Pre-lockdown sales agreed in the year to 23rd March were 11% up on the same period last year, but Rightmove says statistics after this date on the number of properties coming to market, new asking prices,and new sales agreed are "not meaningful".
Visits to Rightmove fell by around 40% at the time of the lockdown announcement, but has now started to recover slowly across the last week as homeowners research their plans for the future.
Additionally, existing sellers are staying on the market, with the total available stock for sale down just 2.6% since the lockdown measures were introduced.
Rightmove says most sellers already on the market, and those with a sale already agreed, appear to be continuing with their plans to move once it has been deemed safe enough to do so.
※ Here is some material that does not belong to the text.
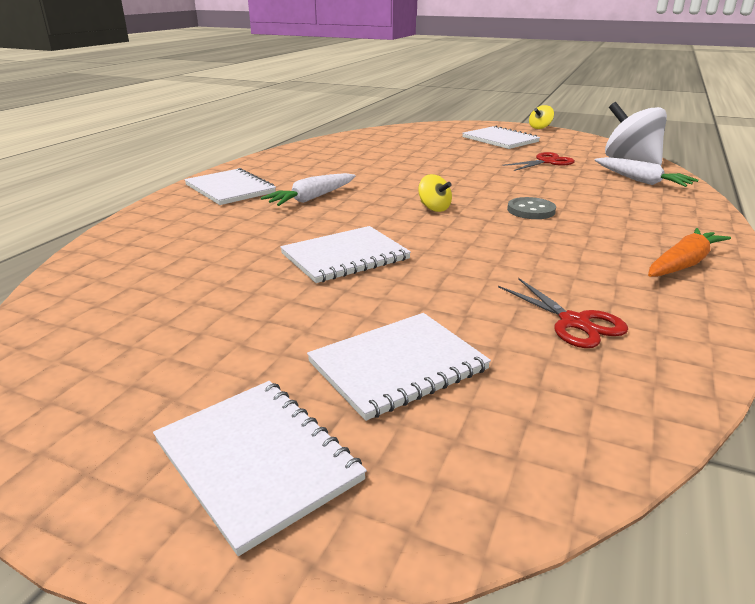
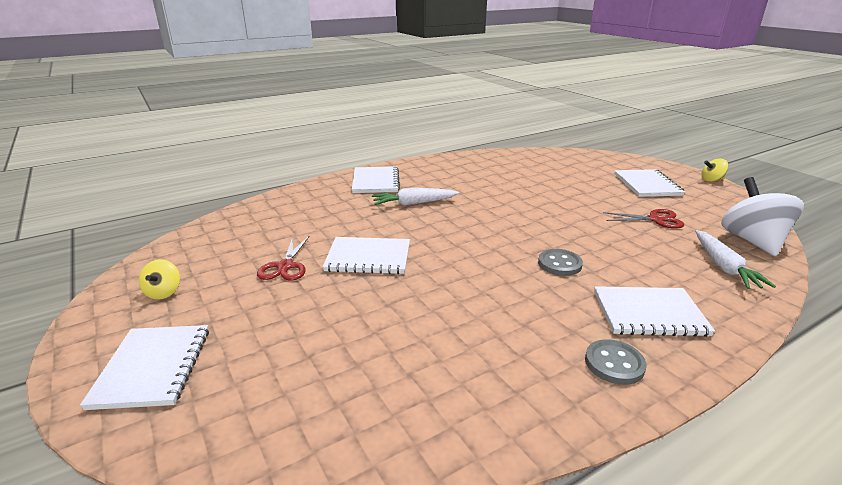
camera: 35 degrees right, 0 degrees up
white notebook [307,313,491,421] -> white notebook moved to [594,286,715,337]
yellow spinning top [418,174,452,212] -> yellow spinning top moved to [139,259,180,300]
red scissors [498,278,628,348] -> red scissors moved to [257,236,310,281]
orange carrot [648,228,731,277] -> grey button [585,339,646,385]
In its Index, released today, Rightmove said: "You do not have a functioning market when buyers can’t buy and sellers can’t sell, and so the focus needs to be on what is required to help the market recover once the lockdown can safely be eased."
To 'kick-start the market again', Rightmove says a continuation of mortgage lending will need to continue on the same terms as before the lockdown, aided by government incentives such as a stamp duty holiday and an extension of Help to Buy to encourage moving.
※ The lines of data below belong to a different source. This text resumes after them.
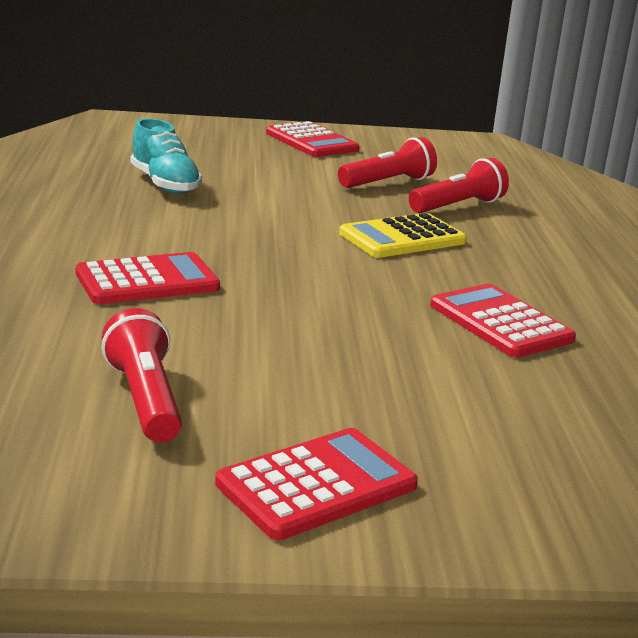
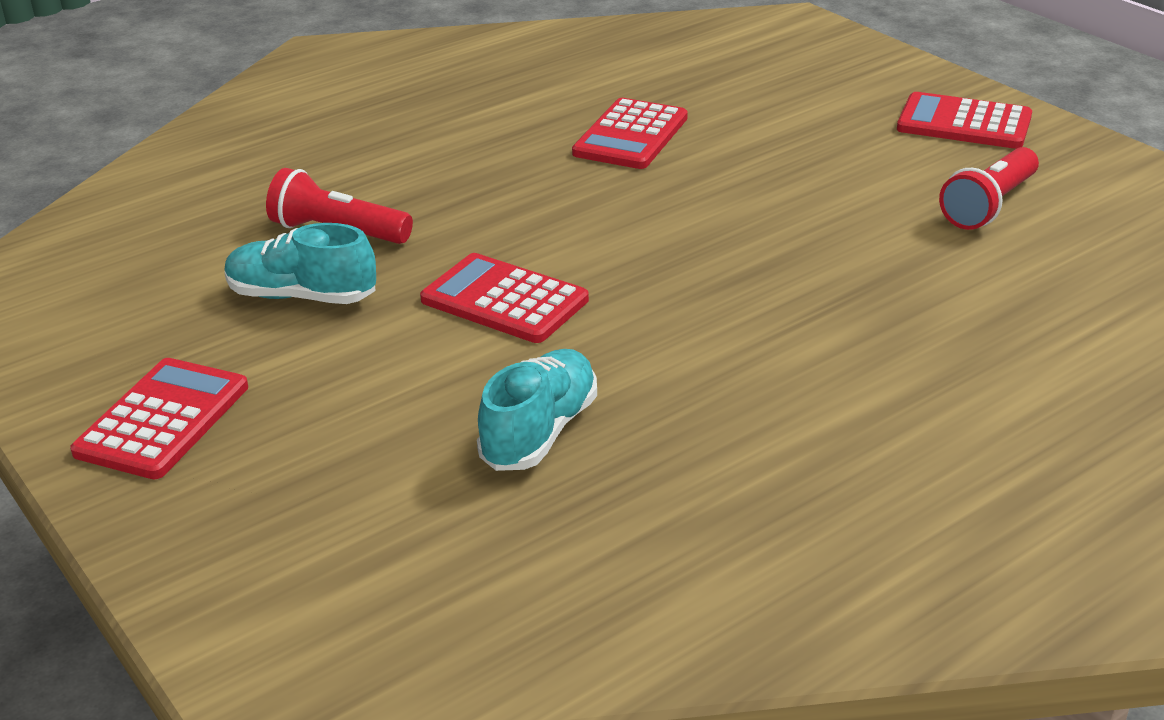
camera: 120 degrees left, 10 degrees up
red calculator [75,252,220,304] -> red calculator moved to [420,253,589,343]
red flashlight [338,137,437,188] -> turquoise shoe [224,223,376,304]
yellow calculator [339,213,467,258] -> none

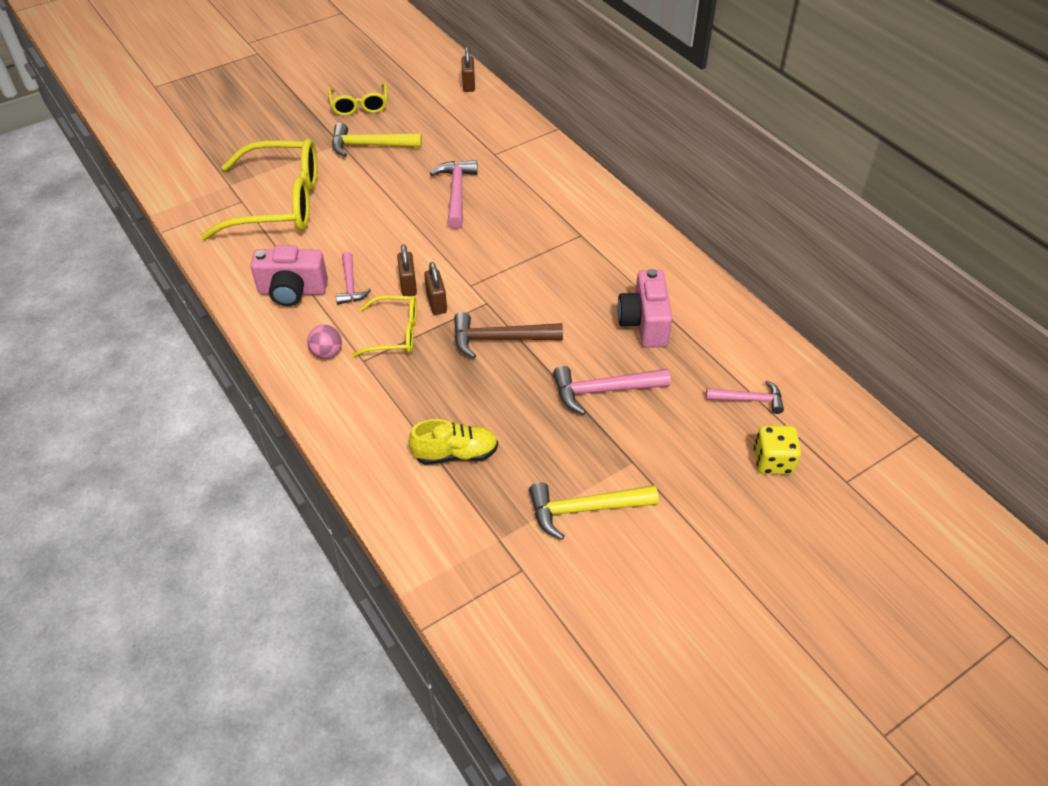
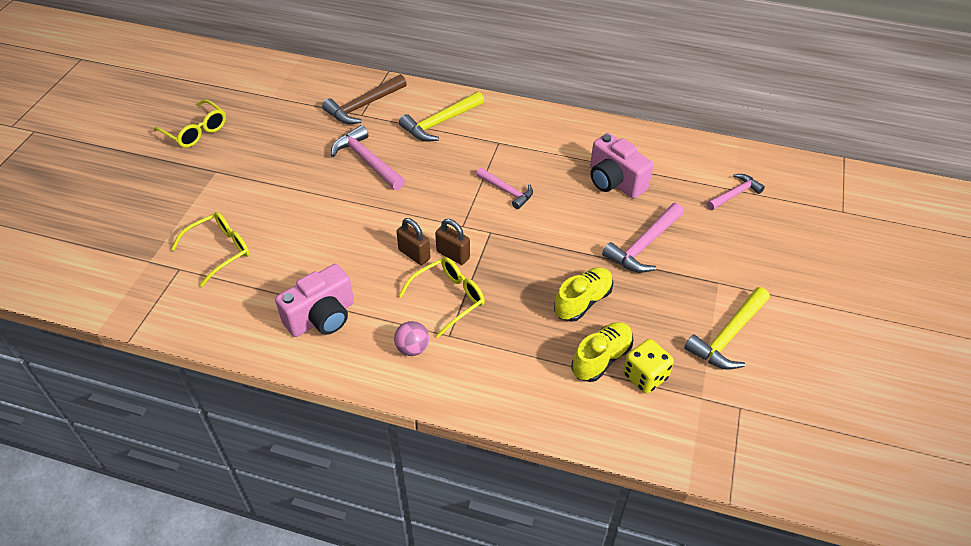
camera: 40 degrees left, 0 degrees up
yellow glasses [200,138,318,240] -> yellow glasses [171,212,250,287], size x0.52
yellow hammer [332,123,422,157] -> yellow hammer moved to [399,91,484,142]
pink hammer [336,251,371,304] -> pink hammer moved to [476,168,533,209]
brown hammer [454,312,563,358] -> brown hammer moved to [322,74,407,124]
brown padlock [461,47,475,92] -> none
yellow dice [754,425,801,474] -> yellow dice moved to [623,339,674,394]
none -> yellow shoe [554,267,613,322]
Rightmove says lenders need to keep offering low deposit mortgages, show forbearance to those in arrears, and "do not rush to repossess, leading to forced sales".
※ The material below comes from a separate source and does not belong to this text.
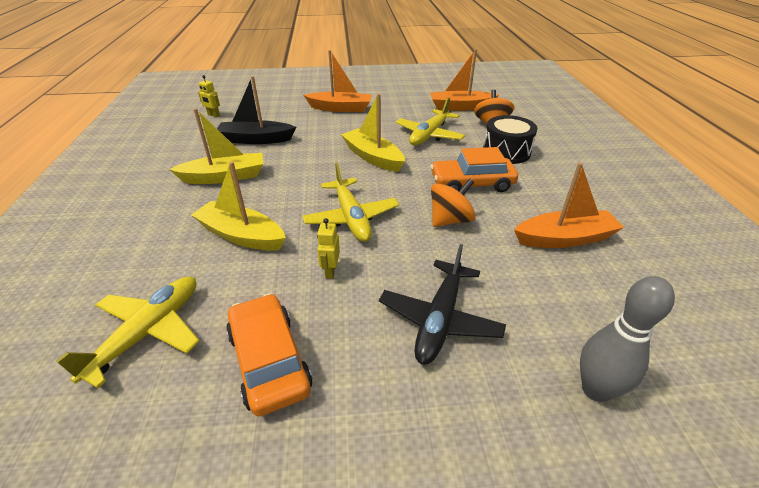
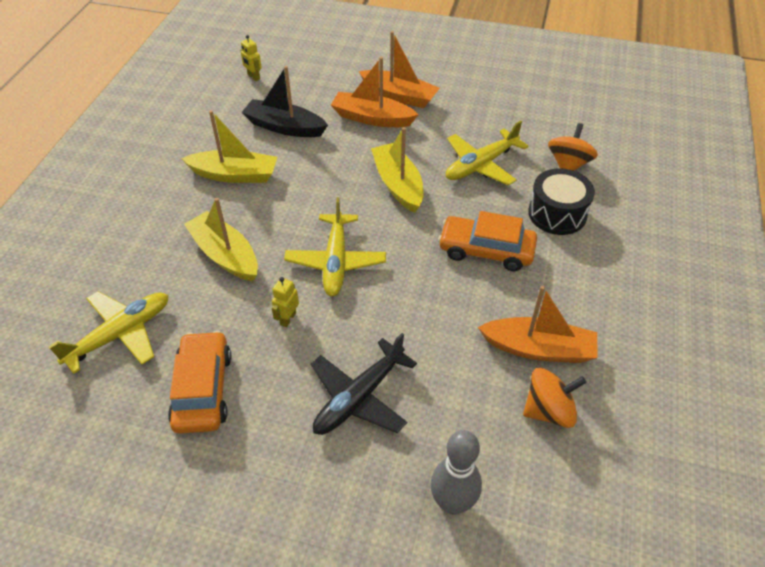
camera: 20 degrees right, 10 degrees up
orange boat [430,49,499,111] -> orange boat moved to [331,57,419,127]
orange spinning top [431,178,476,227] -> orange spinning top moved to [523,368,587,428]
After the end of the full lockdown, Rightmove says the market needs a plan to overcome potential buyers’ and sellers’ new-found caution, and to cope with the need to maintain social distancing during visits for marketing, viewing, valuing and surveying.
Miles Shipside, director of Rightmove, commented: “Agents report that there is good co-operation, with both buyers and sellers keen to hold deals together. While some buyers may express concern over the possibility of short-term dips in house prices, many are taking the longer-term view and living up to their commitments to proceed. This is being helped by mortgage lenders extending the life of existing mortgage offers by three months, and new legal rules on flexible completion dates.
“Owners need to be encouraged to move by reducing the costs of moving, and prospective buyers encouraged to buy by reducing the costs of funding their purchase. Given the government’s interventionist strategy to date that might include encouragement for lenders to resume business as usual with their full range of products when it’s safe to do so. We need to avoid a repeat of the post-credit-crunch mortgage famine which took from 2008 until the 2013 launch of Help to Buy to bring the mass market back into play with low-deposit mortgages.
“We think it will take several months or more for the market to find its feet in this new unsteady world. Once the lockdown ends, agents will have to follow safe viewing precautions to give sellers the confidence to again allow viewers into their own homes, and buyers the confidence that they can safely visit homes that are for sale. During this slow-motion period we do not expect significant price falls, as home sellers will not be prepared to cut their prices while it is still not clear how the general public, businesses, financial markets, and the government are going to handle the transition to whatever turns out to be the new normal.”